Here’s a larger list of lead magnet ideas:

  • Ebook
  • Course
  • Email Course
  • Video Course
  • Worksheet
  • Cheat Sheet
  • Resource List
  • Case Study
  • Trial
  • Quote/Consultation
  • Discount
  • Guide/Plan/Schedule
  • Giveaway
  • Downloadable Products (PSD templates, icon set, images, music, etc.)

Adding Email Opt-In Forms to Your Site

Thrive Leads

You can use your email marketing service provider’s email forms, especially if you’re on a budget, but I highly recommend creating more advanced forms with a lead generation software. Here are a few good options to use for WordPress:

You only need one of these tools as they all more or less offer the same features. They offer well-designed templates and advanced reporting features. Use them to add forms to your header as a sticky notification, after posts, in the middle of posts, as a pop-up when the reader scrolls to a certain percentage or tries to leave your website, and more. If you want to learn more tips about where to place opt-in forms, read our post on the best places to display them.

Building Email Campaigns

Okay, so your email marketing strategy should have the following components at this point:

  • Goals.
  • An email marketing service provider.
  • A strong content marketing strategy.
  • Lead magnets to offer.
  • Advanced email forms to promote your lead magnets.

Now, you can start building email campaigns, which are a series of emails you send to a new subscriber (using your service provider’s autoresponder feature) to encourage them to complete your goal. I used a made-up photography blog as an example in our content marketing strategy post, and I’m going to call on that example once again for the purposes of this post.

Let’s say I have a course that teaches the basics of photography to beginners.
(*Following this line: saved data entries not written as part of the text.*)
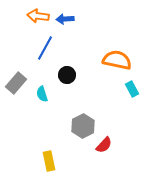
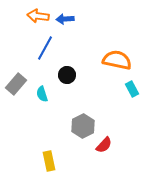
gray rectangle: moved 1 px down
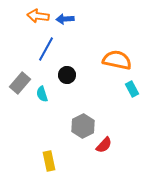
blue line: moved 1 px right, 1 px down
gray rectangle: moved 4 px right, 1 px up
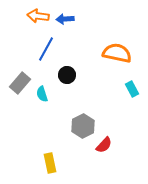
orange semicircle: moved 7 px up
yellow rectangle: moved 1 px right, 2 px down
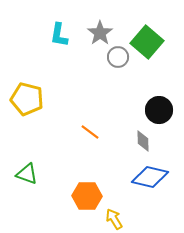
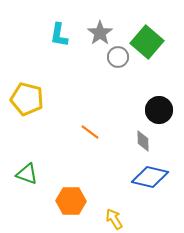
orange hexagon: moved 16 px left, 5 px down
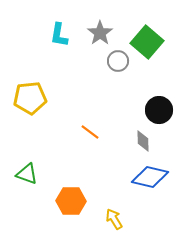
gray circle: moved 4 px down
yellow pentagon: moved 3 px right, 1 px up; rotated 20 degrees counterclockwise
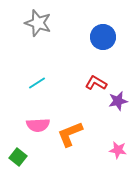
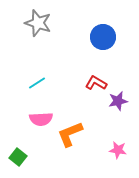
pink semicircle: moved 3 px right, 6 px up
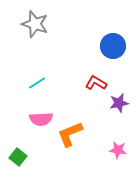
gray star: moved 3 px left, 1 px down
blue circle: moved 10 px right, 9 px down
purple star: moved 1 px right, 2 px down
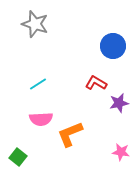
cyan line: moved 1 px right, 1 px down
pink star: moved 3 px right, 2 px down
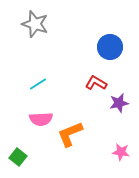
blue circle: moved 3 px left, 1 px down
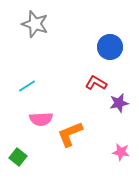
cyan line: moved 11 px left, 2 px down
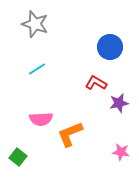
cyan line: moved 10 px right, 17 px up
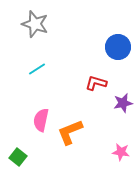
blue circle: moved 8 px right
red L-shape: rotated 15 degrees counterclockwise
purple star: moved 4 px right
pink semicircle: moved 1 px down; rotated 105 degrees clockwise
orange L-shape: moved 2 px up
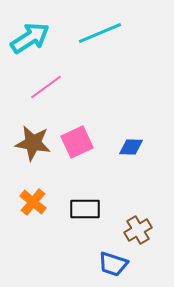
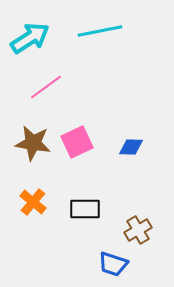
cyan line: moved 2 px up; rotated 12 degrees clockwise
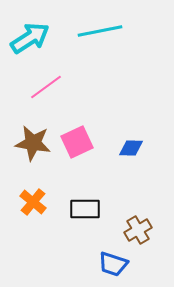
blue diamond: moved 1 px down
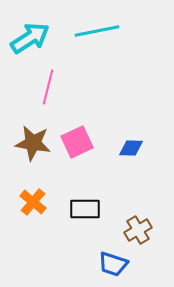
cyan line: moved 3 px left
pink line: moved 2 px right; rotated 40 degrees counterclockwise
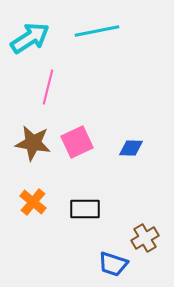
brown cross: moved 7 px right, 8 px down
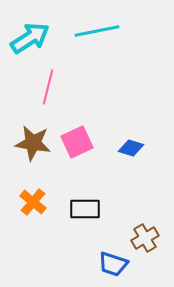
blue diamond: rotated 15 degrees clockwise
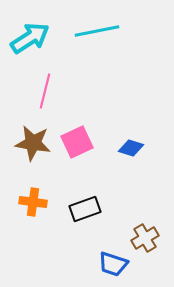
pink line: moved 3 px left, 4 px down
orange cross: rotated 32 degrees counterclockwise
black rectangle: rotated 20 degrees counterclockwise
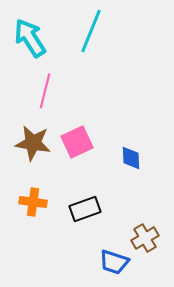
cyan line: moved 6 px left; rotated 57 degrees counterclockwise
cyan arrow: rotated 90 degrees counterclockwise
blue diamond: moved 10 px down; rotated 70 degrees clockwise
blue trapezoid: moved 1 px right, 2 px up
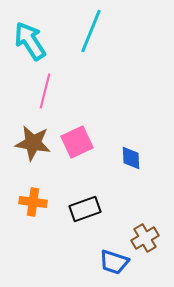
cyan arrow: moved 3 px down
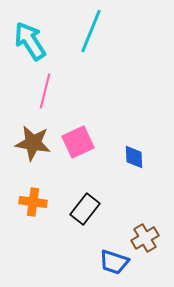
pink square: moved 1 px right
blue diamond: moved 3 px right, 1 px up
black rectangle: rotated 32 degrees counterclockwise
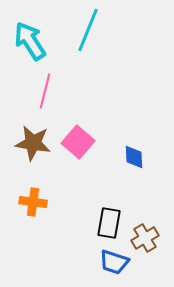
cyan line: moved 3 px left, 1 px up
pink square: rotated 24 degrees counterclockwise
black rectangle: moved 24 px right, 14 px down; rotated 28 degrees counterclockwise
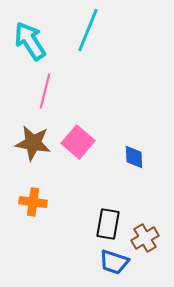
black rectangle: moved 1 px left, 1 px down
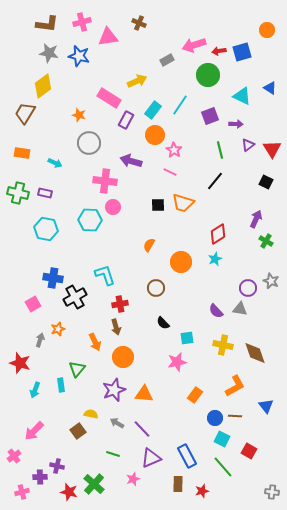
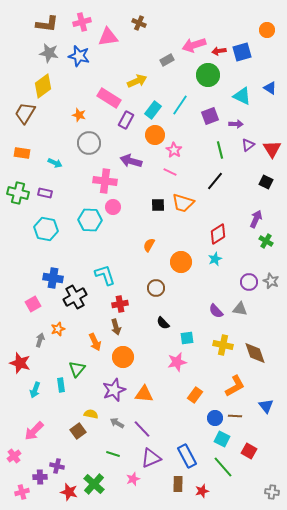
purple circle at (248, 288): moved 1 px right, 6 px up
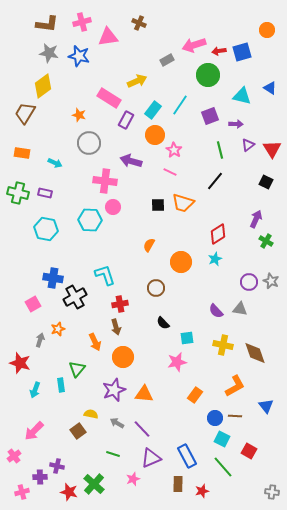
cyan triangle at (242, 96): rotated 12 degrees counterclockwise
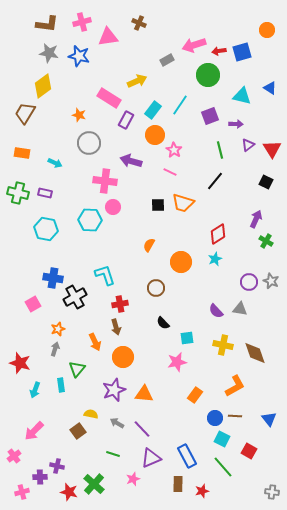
gray arrow at (40, 340): moved 15 px right, 9 px down
blue triangle at (266, 406): moved 3 px right, 13 px down
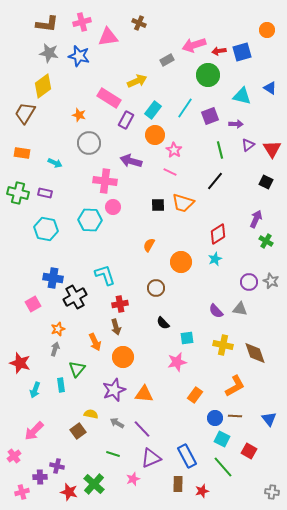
cyan line at (180, 105): moved 5 px right, 3 px down
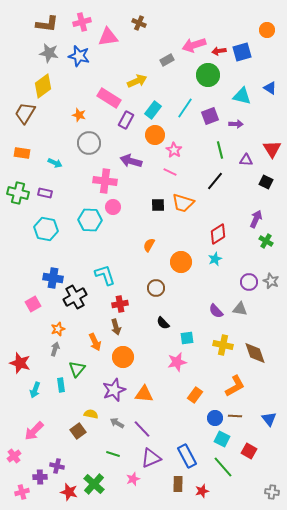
purple triangle at (248, 145): moved 2 px left, 15 px down; rotated 40 degrees clockwise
I also have three blog posts teaching them how to choose their first camera, how to perform routine maintenance on their gear and how to choose a camera bag. I want to use these posts to get novice photographers on my email list so I can market my course to them.
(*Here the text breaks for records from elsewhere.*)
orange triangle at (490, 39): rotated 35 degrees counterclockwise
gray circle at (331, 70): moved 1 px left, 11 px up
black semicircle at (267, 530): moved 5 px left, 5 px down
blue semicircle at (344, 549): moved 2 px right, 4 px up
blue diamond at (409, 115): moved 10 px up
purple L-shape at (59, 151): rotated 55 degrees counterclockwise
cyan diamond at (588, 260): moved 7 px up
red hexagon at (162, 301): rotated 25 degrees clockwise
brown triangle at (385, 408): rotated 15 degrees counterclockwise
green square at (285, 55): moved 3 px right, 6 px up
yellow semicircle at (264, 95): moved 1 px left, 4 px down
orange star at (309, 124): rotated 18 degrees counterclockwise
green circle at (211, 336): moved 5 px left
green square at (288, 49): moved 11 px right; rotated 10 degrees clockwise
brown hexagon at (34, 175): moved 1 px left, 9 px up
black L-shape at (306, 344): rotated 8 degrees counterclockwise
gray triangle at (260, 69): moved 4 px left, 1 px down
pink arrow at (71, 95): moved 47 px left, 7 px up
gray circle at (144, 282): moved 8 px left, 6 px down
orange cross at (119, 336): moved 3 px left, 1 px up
To do this, I’ll promote a free mini course called “Setting Up the Shot” that teaches them everything they need to do in the moment to take a professional photograph. This is highly related to my course topic, so if they’re interested in this mini course, they’ll likely be interested in my paid course.

Creating the Email Campaign

Email campaigns should be between three and five emails. Let’s use a five-email campaign as an example:

  • Email 1: I’ll welcome the reader to my list and will provide a link to my first lesson. The lesson should be hosted in a way where it can’t be accidentally accessed by regular visitors. Doing it this way over adding the lesson directly in an email allows me to train my audience to click in my emails, which is something I’ll want them to do when I ask them to buy in a few emails.
  • Email 2: Short email containing a link to the second lesson.
  • Email 3: Another short email containing a link to the third lesson.
  • Email 4: Yet another short email containing a link to the final lesson, but I’ll also throw in something along the lines of, “This mini course focused on one aspect of taking a professional photograph, but you and I both know there’s a lot more to it than that. I actually have an entire course that teaches you the entire process if you’re interested. I’ll tell you about it later.”
  • Email 5: This is where I’ll promote my product. I can even offer an exclusive discount.

Let’s wrap this post up.

Final Thoughts

My example used a specific goal, a specific lead magnet and a direct path between my content and goal, but there are many different ways you can build your email list and create marketing campaigns. One thing I highly recommend researching more is segmentation. You won’t get very far if you continue sending every single email you write to your entire list. Learn how to create optimized segments, and work on targeting your emails to each individual segment.

Other than that, as you start growing your list, use your service provider’s reporting features as well as the reporting features in the lead generation software you use to optimize every little aspect of your list. Play around with HTML templates, plain-text emails and subject lines especially.